Hello, I am testing the Win 7 Agile VPN client (aka native Windows VPN client) using L2TP over IPsec VPN, using certificates and RADIUS (AD). It's working well overall. One issue. On some clients, I see - inconsistently - if a client has multiple local computer certificates, sometimes the VPN client selects the wrong certificate to connect to the VPN. In the GUI, command line, or registry, I see no way to tell the client which certificate to use. Two questions: 1) how does the client select which certificate to use... 2) is there a way to force the client to use a certain certificate? This is a Win7x64 environment. Thanks.

I discovered part of the problem. The Agile VPN client seems to "skip" a certificate if the subject name includes a DN. So, by using a DN in the subject name and using DNS in the SAN field, I've gotten the needed functionality out of the system. The only issue left now is that - strangely - an auto-enrolled certificate from the same template as a manually enrolled certificate does not authenticate correctly? The manually enrolled certificate does not allow for any options to be set. Any ideas? Cheers.

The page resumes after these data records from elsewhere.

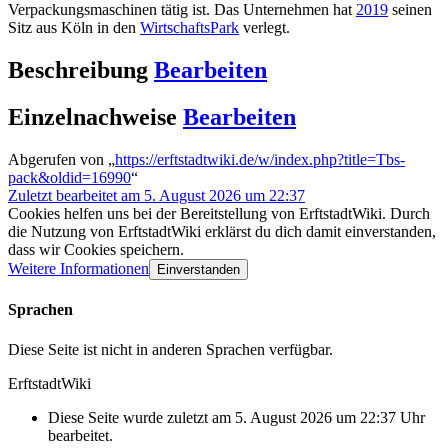
Verpackungsmaschinen tätig ist. Das Unternehmen hat
2019
seinen
Sitz aus Köln in den
WirtschaftsPark
verlegt.
Beschreibung
Bearbeiten
Einzelnachweise
Bearbeiten
Abgerufen von „
https://erftstadtwiki.de/w/index.php?title=Tbs-
pack&oldid=16990
“
Zuletzt bearbeitet am 5. August 2026 um 22:37
Cookies helfen uns bei der Bereitstellung von ErftstadtWiki. Durch
die Nutzung von ErftstadtWiki erklärst du dich damit einverstanden,
dass wir Cookies speichern.
Weitere Informationen
Einverstanden
Sprachen
Diese Seite ist nicht in anderen Sprachen verfügbar.
ErftstadtWiki
Diese Seite wurde zuletzt am 5. August 2026 um 22:37 Uhr
bearbeitet.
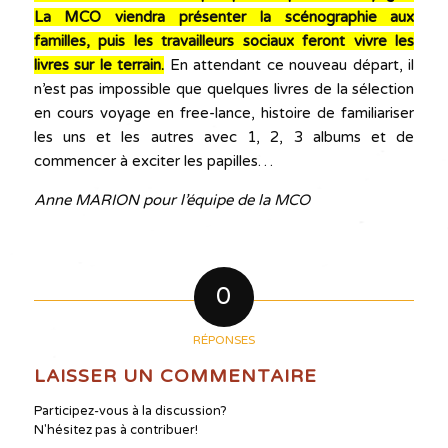
La MCO viendra présenter la scénographie
aux
familles, puis les travailleurs sociaux feront vivre les
livres sur le terrain.
En attendant ce nouveau départ, il
n’est pas impossible que quelques livres de la sélection
en cours voyage en free-lance, histoire de familiariser
les uns et les autres avec 1, 2, 3 albums et de
commencer à exciter les papilles…
Anne MARION pour l’équipe de la MCO
0
RÉPONSES
LAISSER UN COMMENTAIRE
Participez-vous à la discussion?
N'hésitez pas à contribuer!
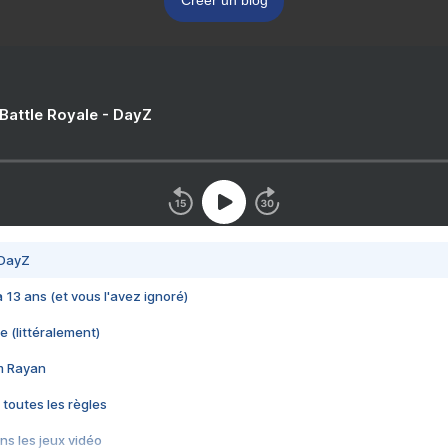
Créer un blog
 Battle Royale - DayZ
 DayZ
 a 13 ans (et vous l'avez ignoré)
e (littéralement)
im Rayan
 toutes les règles
s les jeux vidéo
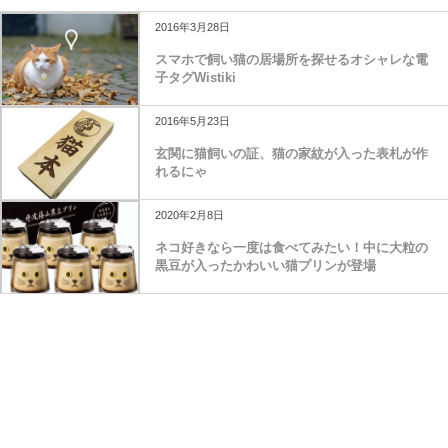
2016年3月28日
スマホで飼い猫の居場所を探せるオシャレな電
子タグWistiki
2016年5月23日
玄関に猫飼いの証、猫の家紋が入った表札が作
れるにゃ
2020年2月8日
ネコ好きなら一度は食べてみたい！中に大粒の
黒豆が入ったかわいい猫プリンが登場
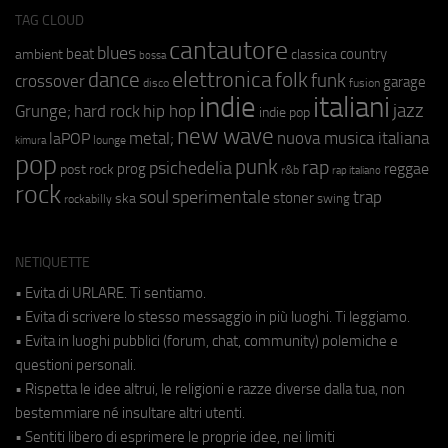
TAG CLOUD
cantautore
blues
beat
country
ambient
classica
bossa
elettronica
dance
folk
funk
crossover
garage
fusion
disco
indie
italiani
jazz
hip hop
Grunge;
hard rock
indie pop
new wave
metal;
nuova musica italiana
laPOP
lounge
kimura
pop
punk
rap
psichedelia
reggae
prog
post rock
r&b
rap italiano
rock
soul
sperimentale
trap
stoner
ska
swing
rockabilly
NETIQUETTE
• Evita di URLARE. Ti sentiamo.
• Evita di scrivere lo stesso messaggio in più luoghi. Ti leggiamo.
• Evita in luoghi pubblici (forum, chat, community) polemiche e
questioni personali.
• Rispetta le idee altrui, le religioni e razze diverse dalla tua, non
bestemmiare né insultare altri utenti.
• Sentiti libero di esprimere le proprie idee, nei limiti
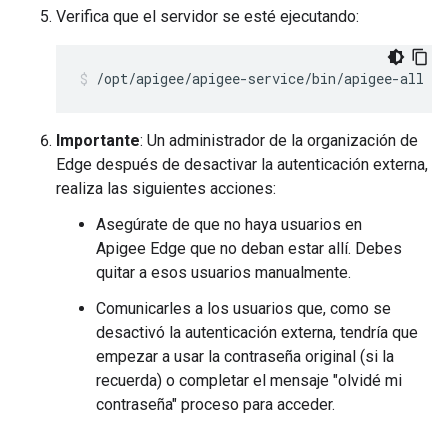
Verifica que el servidor se esté ejecutando:
/opt/apigee/apigee-service/bin/apigee-all st
Importante
: Un administrador de la organización de
Edge después de desactivar la autenticación externa,
realiza las siguientes acciones:
Asegúrate de que no haya usuarios en
Apigee Edge que no deban estar allí. Debes
quitar a esos usuarios manualmente.
Comunicarles a los usuarios que, como se
desactivó la autenticación externa, tendría que
empezar a usar la contraseña original (si la
recuerda) o completar el mensaje "olvidé mi
contraseña" proceso para acceder.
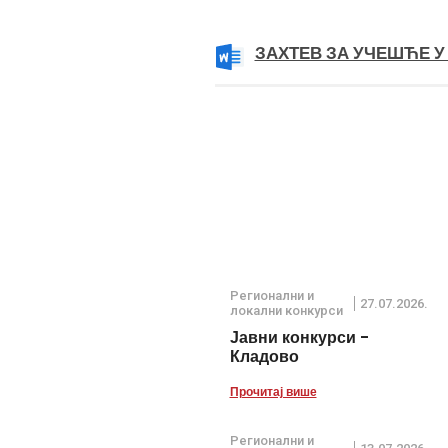
ЗАХТЕВ ЗА УЧЕШЋЕ У
Регионални и
27.07.2026.
локални конкурси
Јавни конкурси -
Кладово
Прочитај више
Регионални и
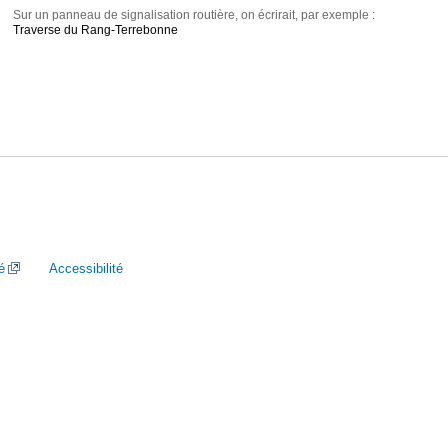
Sur un panneau de signalisation routière, on écrirait, par exemple :
Traverse du Rang-Terrebonne
é
Accessibilité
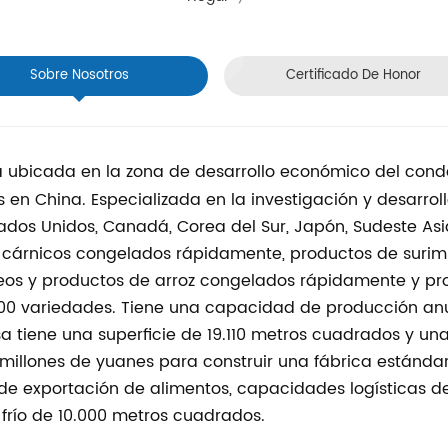
Sobre Nosotros
Certificado De Honor
 ubicada en la zona de desarrollo económico del condad
 en China. Especializada en la investigación y desarrol
dos Unidos, Canadá, Corea del Sur, Japón, Sudeste Asiá
s cárnicos congelados rápidamente, productos de suri
eos y productos de arroz congelados rápidamente y pro
0 variedades. Tiene una capacidad de producción anu
tiene una superficie de 19.110 metros cuadrados y una
millones de yuanes para construir una fábrica estánda
 de exportación de alimentos, capacidades logísticas d
frío de 10.000 metros cuadrados.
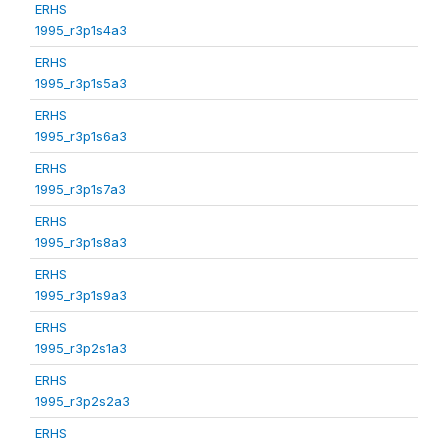
ERHS
1995_r3p1s4a3
ERHS
1995_r3p1s5a3
ERHS
1995_r3p1s6a3
ERHS
1995_r3p1s7a3
ERHS
1995_r3p1s8a3
ERHS
1995_r3p1s9a3
ERHS
1995_r3p2s1a3
ERHS
1995_r3p2s2a3
ERHS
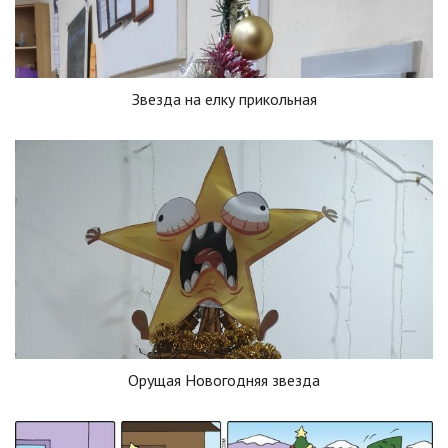
Звезда на елку прикольная
Орущая Новогодняя звезда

Hi, May I know what edition of your Windows Server? Here is a guide on RADIUS authentication can be referred to. Please pay attention to the "configure an authentication method". Basic setup using Windows 2008 Server to allow RADIUS and dot1x authentication http://www.fatofthelan.com/technical/using-windows-2008-for-radius-authentication/Ivan-Liu TechNet Community Support

Hello Ivan, Thanks for the response; the scenario is: W7 clients using the Agile VPN client to do L2TP over IPsec to a firewall product. The firewall product is not Windows. The firewall does RADIUS against WS2k8R2 Standard. When the client dials up, I clearly see in the firewall logs that the IPsec portion does not initiate due to the wrong certificate. So, it is not a RADIUS issue, as the client does not proceed on to the L2TP portion. Again, this issue only pops up for *some* clients that have multiple certificates. Other clients with multiple certificates work fine. If a client has only the necessary certificate for VPN, 100% of clients do not have any problem. If a client has several certificates, maybe, 25% have a problem. In the latter pool, when I compare a client with several certs that works vs a client with several certs that doesn't work, I don't see any appreciable difference; they have the same set of certificates... and the certificate policies are auto-enrolled. Je ne comprends pas.